Our top headline tonight - those left-wing pinko scum are at it again!
BBC Editors Blog: Taking Sides
Audience fragmentation raises questions for TV news, says Ofcom
How do you get people who don't watch the news, to engage in it? Well Ofcom have had an interesting idea. Maybe abandoning the requirement for broadcast news to be impartial will help.
It's a huge topic in itself, and then the BBC's Rod McKenzie wades into the debate...
Rod's name will be familiar to some as the bloke who read the news in Simon Mayo's Breakfast Show on Radio 1 in the 1980s. These days he's the man in charge of Radio 1 and 1xtra's news programming, which gives him a bit of an insight into how the "yoot" deal with news - one of the audiences who aren't particularly engaging with Huw Edwards etall.

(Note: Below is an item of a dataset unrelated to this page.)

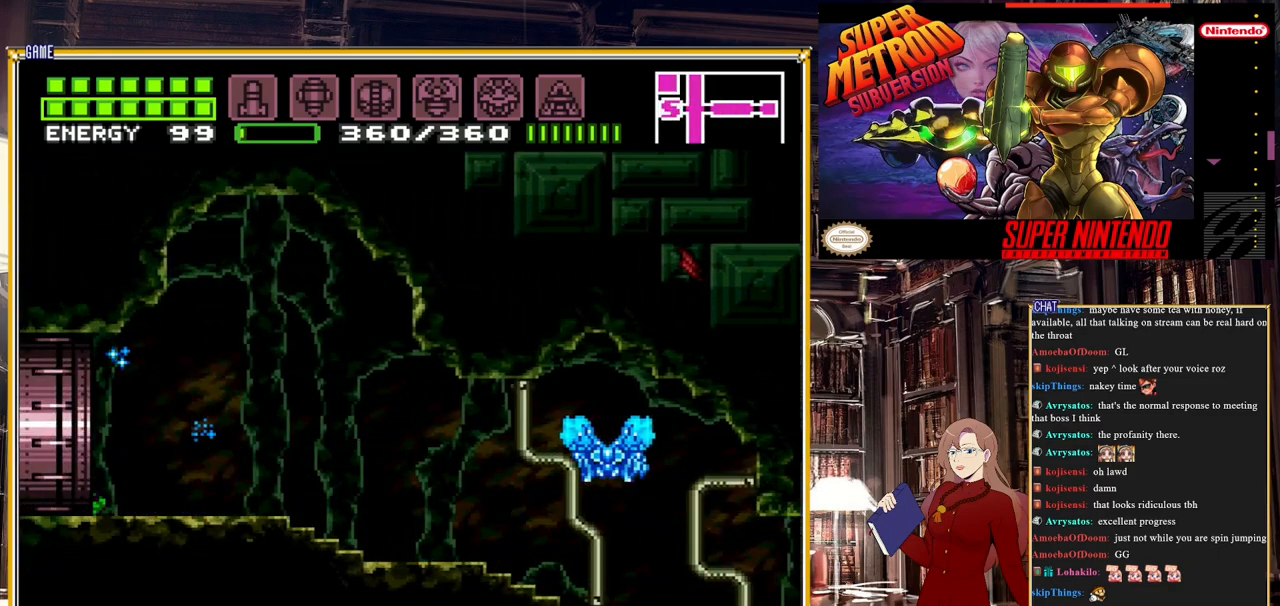
{"buttons": [], "events": [[100, "B", "up"], [367, "DPAD_LEFT", "up"]]}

Rod's comments on the concept of impartiality putting audiences off, put the argument far better that I could. To quote him:
Our problem at the BBC in news is while that many audiences respect what we do - some younger and ethnic minority audiences are put off - not by impartiality - but by our inability to make it matter to them. We don't do enough to explain why these apparently dull stories are interesting and relevant: we don't do enough to make them accessible. Our agenda is sometimes too narrow to feel anything other than a conversation between some middle-aged people from which others are excluded by lack of background knowledge or the tone of the discussion.

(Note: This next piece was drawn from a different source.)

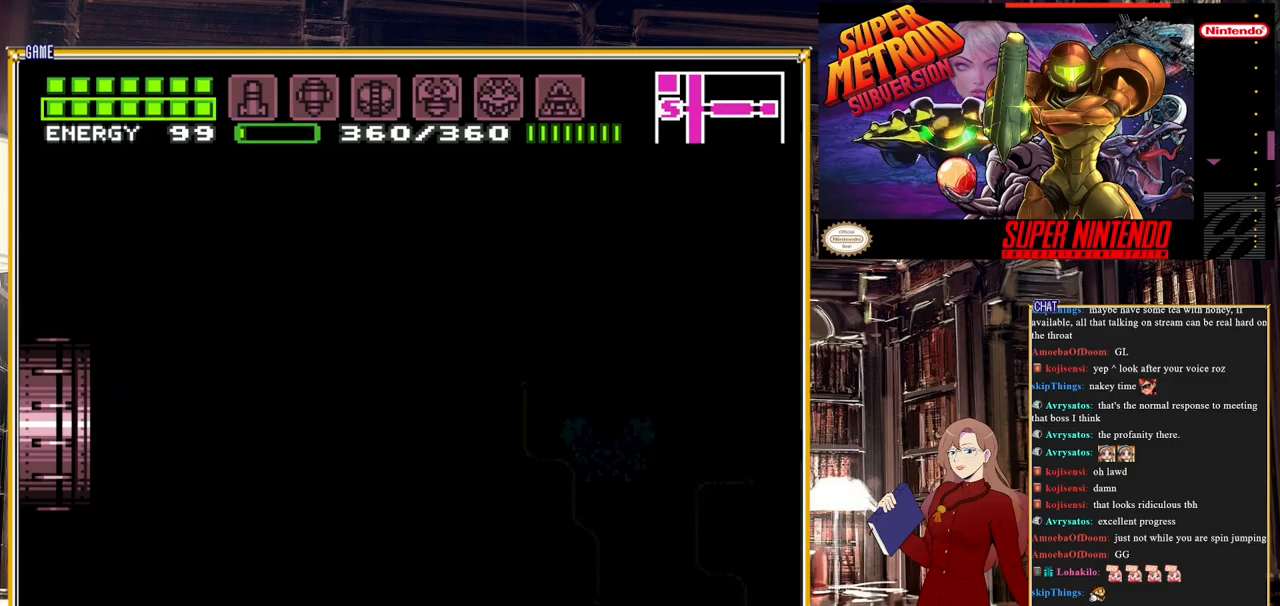
{"buttons": [], "events": []}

Personally I've always had a huge amount of respect for Radio 1's news coverage - it was a combination of them and John Craven that got me interested in what's going on in the world in the first place because they were accessible, interesting and relevant to the audience.

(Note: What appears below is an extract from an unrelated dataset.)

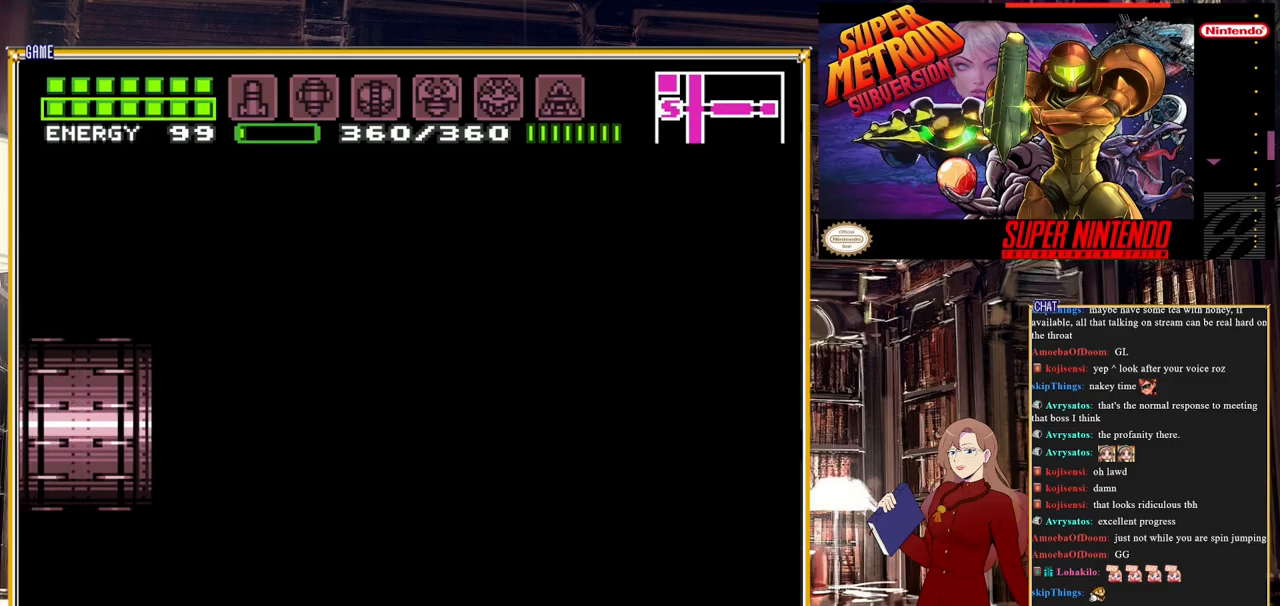
{"buttons": [], "events": []}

Will attempting a partisan approach make news bulletins fit into those categories for those audiences who avoid the normal bulletins? It seems unlikely. Rod's obviously not keen. In his closing paragraph, he leaves us with this thought:
I think what young audiences want is robust, interesting, passionate debate about stories and issues that affect them and their lives. The voices we hear should be more outspoken, less impartial and from wider, and yes, more extreme, viewpoints. But the glue that holds this together should be the context and impartiality of our journalism - true to it's founding ideals. We should give everyone a say - at the moment we don't always do this. When we do, we'll be stronger, and younger audiences will respect us for it.